I have a fear in the car as well. About 6 months ago J and I were driving to a friends house. I was driving. We were on a back road, sort of in the country, when all of a sudden I felt pressure on the back of my head and I was so dizzy I couldn't see straight. I was probably going about 45mph. It hit me so fast. I remember pressing on the break and grabbing J's hand. I was able, somehow thank you Lord, to pull over. I couldn't see straight at all. J was able to get me out of the car and switch me sides. I was crying because I was so scared. By the time we got to our friends house my I could see much better but was still a little dizzy. I am so thankful J was in the car with me. Now I'm scared every time I drive alone, which is about 95% of the time. I especially get scared on the free ways. What if that happened to me then? How could I get over?? I don't think there is ever a time when I don't think about it when I'm in the car. I seriously pray every time I get nervous about it happening because I can just feel myself become more anxious. I think over time I will relax more. I need to show myself that I will be okay and that God will take care of me. I can't prevent anything like this from happening again, but I have to tell myself that I will be okay. I still have no idea how this happened. I'm thinking that it was fluid in my ears/head moving around and vertigo set in. I tend to get that when the weather is changing, which it was at the time.

Best of luck with your car worries. Just take a deep breath and say a little prayer!

midwesterngal said...

I can totally relate. A year ago we were stopped in construction on the highway and someone rear-ended us going 65 mph and our entire trunk and backseat was gone. I saw the pickup truck coming and tried to move out of the way --- the paramedic said he was shocked no one was dead. I always think someone is going to run into us and am hyper-alert now. I will say that it is a little better than before, though! I think each time I drive it gets a little easier --- but I think I'll always be hyper-alert and now when we look for new cars we always look for safety above all else!!!

Rachel said...

I've definitely been there. One month after getting my license in high school I was in a bad t-bone accident (my fault). In my case, I wasn't worried about others hitting me, but I didn't trust myself and my own abilities. It took a LONG time to get past that and feel safe on the roads. I now drive without the fear, but I am very cautious and attentive while driving since I have experienced first hand just how dangerous a vehicle can be.

I still can hear the sounds of my wreck and picture it all clearly. It's terrifying. I wish I could tell you that fades, but my accident was over 11 years ago and I remember every detail.

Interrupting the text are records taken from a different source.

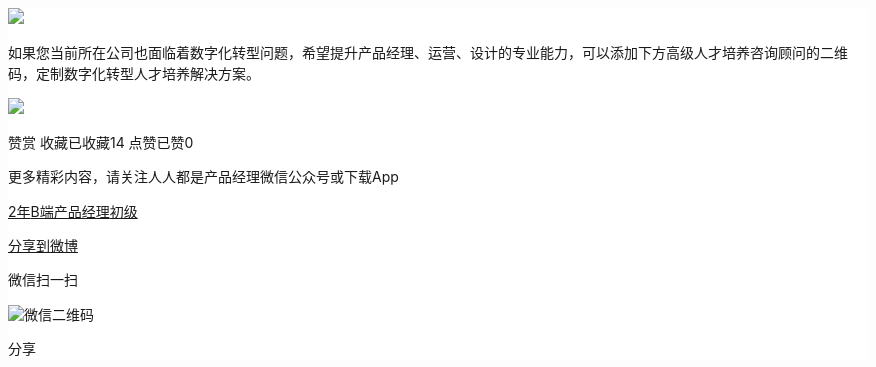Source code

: ![](https://image.woshipm.com/wp-files/2022/06/BEl7Lr7dq4mVjPrCOWjp.png)

如果您当前所在公司也面临着数字化转型问题，希望提升产品经理、运营、设计的专业能力，可以添加下方高级人才培养咨询顾问的二维码，定制数字化转型人才培养解决方案。

![](https://image.woshipm.com/wp-files/2022/06/uQ1DearaMLM6nlhUeVYI.jpg)

赞赏 收藏已收藏14 点赞已赞0

更多精彩内容，请关注人人都是产品经理微信公众号或下载App

[2年](https://www.woshipm.com/tag/2%e5%b9%b4)[B端产品经理](https://www.woshipm.com/tag/b%e7%ab%af%e4%ba%a7%e5%93%81%e7%bb%8f%e7%90%86)[初级](https://www.woshipm.com/tag/%e5%88%9d%e7%ba%a7)

[分享到微博](https://service.weibo.com/share/share.php?appkey=2775287854&title=赋能新能源企业，B端产品能力提升之旅！&url=https://www.woshipm.com/pmd/5504290.html&pic=https://image.woshipm.com/wp-files/2022/07/x0vkzTXR90ZpcgoZJsvn.jpg)

微信扫一扫

![微信二维码](https://api.pwmqr.com/qrcode/create/?url=https://www.woshipm.com/pmd/5504290.html)

分享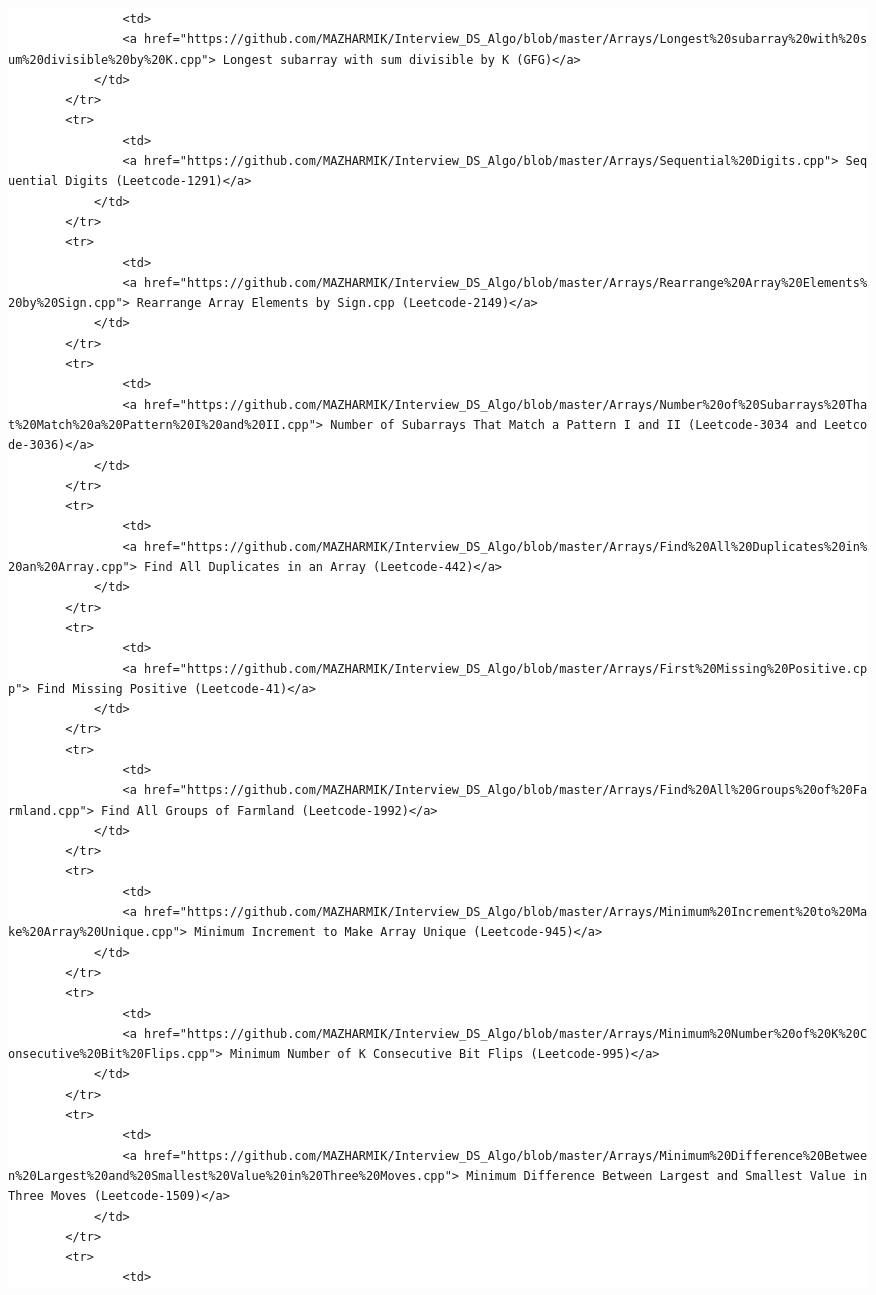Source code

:         			<td>
					<a href="https://github.com/MAZHARMIK/Interview_DS_Algo/blob/master/Arrays/Longest%20subarray%20with%20sum%20divisible%20by%20K.cpp"> Longest subarray with sum divisible by K (GFG)</a>
				</td>
			</tr>
			<tr>
        			<td>
					<a href="https://github.com/MAZHARMIK/Interview_DS_Algo/blob/master/Arrays/Sequential%20Digits.cpp"> Sequential Digits (Leetcode-1291)</a>
				</td>
			</tr>
			<tr>
        			<td>
					<a href="https://github.com/MAZHARMIK/Interview_DS_Algo/blob/master/Arrays/Rearrange%20Array%20Elements%20by%20Sign.cpp"> Rearrange Array Elements by Sign.cpp (Leetcode-2149)</a>
				</td>
			</tr>
			<tr>
        			<td>
					<a href="https://github.com/MAZHARMIK/Interview_DS_Algo/blob/master/Arrays/Number%20of%20Subarrays%20That%20Match%20a%20Pattern%20I%20and%20II.cpp"> Number of Subarrays That Match a Pattern I and II (Leetcode-3034 and Leetcode-3036)</a>
				</td>
			</tr>
			<tr>
        			<td>
					<a href="https://github.com/MAZHARMIK/Interview_DS_Algo/blob/master/Arrays/Find%20All%20Duplicates%20in%20an%20Array.cpp"> Find All Duplicates in an Array (Leetcode-442)</a>
				</td>
			</tr>
			<tr>
        			<td>
					<a href="https://github.com/MAZHARMIK/Interview_DS_Algo/blob/master/Arrays/First%20Missing%20Positive.cpp"> Find Missing Positive (Leetcode-41)</a>
				</td>
			</tr>
			<tr>
        			<td>
					<a href="https://github.com/MAZHARMIK/Interview_DS_Algo/blob/master/Arrays/Find%20All%20Groups%20of%20Farmland.cpp"> Find All Groups of Farmland (Leetcode-1992)</a>
				</td>
			</tr>
			<tr>
        			<td>
					<a href="https://github.com/MAZHARMIK/Interview_DS_Algo/blob/master/Arrays/Minimum%20Increment%20to%20Make%20Array%20Unique.cpp"> Minimum Increment to Make Array Unique (Leetcode-945)</a>
				</td>
			</tr>
			<tr>
        			<td>
					<a href="https://github.com/MAZHARMIK/Interview_DS_Algo/blob/master/Arrays/Minimum%20Number%20of%20K%20Consecutive%20Bit%20Flips.cpp"> Minimum Number of K Consecutive Bit Flips (Leetcode-995)</a>
				</td>
			</tr>
			<tr>
        			<td>
					<a href="https://github.com/MAZHARMIK/Interview_DS_Algo/blob/master/Arrays/Minimum%20Difference%20Between%20Largest%20and%20Smallest%20Value%20in%20Three%20Moves.cpp"> Minimum Difference Between Largest and Smallest Value in Three Moves (Leetcode-1509)</a>
				</td>
			</tr>
			<tr>
        			<td>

(and that was a downer of a comment!)

Perfectly Imperfect said...

I got into a pretty bad wreck in college that I should not have walked away from. For months I was TERRIFIED to get into a car, but eventually it gets better. It took me a very, very long time though..

Dianna said...

Aww Im sorry! I hope it gets better soon.

katina said...

I think that is pretty normal. I was hit by someone running a red light about 10 years ago and for the first year or so I would get nervous every time I would enter an intersection. The freak-out's got less and less and though I occasionally will think about it now (very rarely), there is very little trauma associated with it.

Katy said...

I definitely went through this. I totaled a car I was driving for work with myself and 2 co-workers in it after my sophomore year of college. Shortly after, I went to Ireland to study abroad, and didn't drive again at all for almost 6 months. When I came home, I refused to drive at all. Thank goodness, I turned 21 and my mother said that there was no way she would drive me to the DMV to get my new license. It certainly took awhile to get over it, but I did get there. I honestly don't remember how long, though.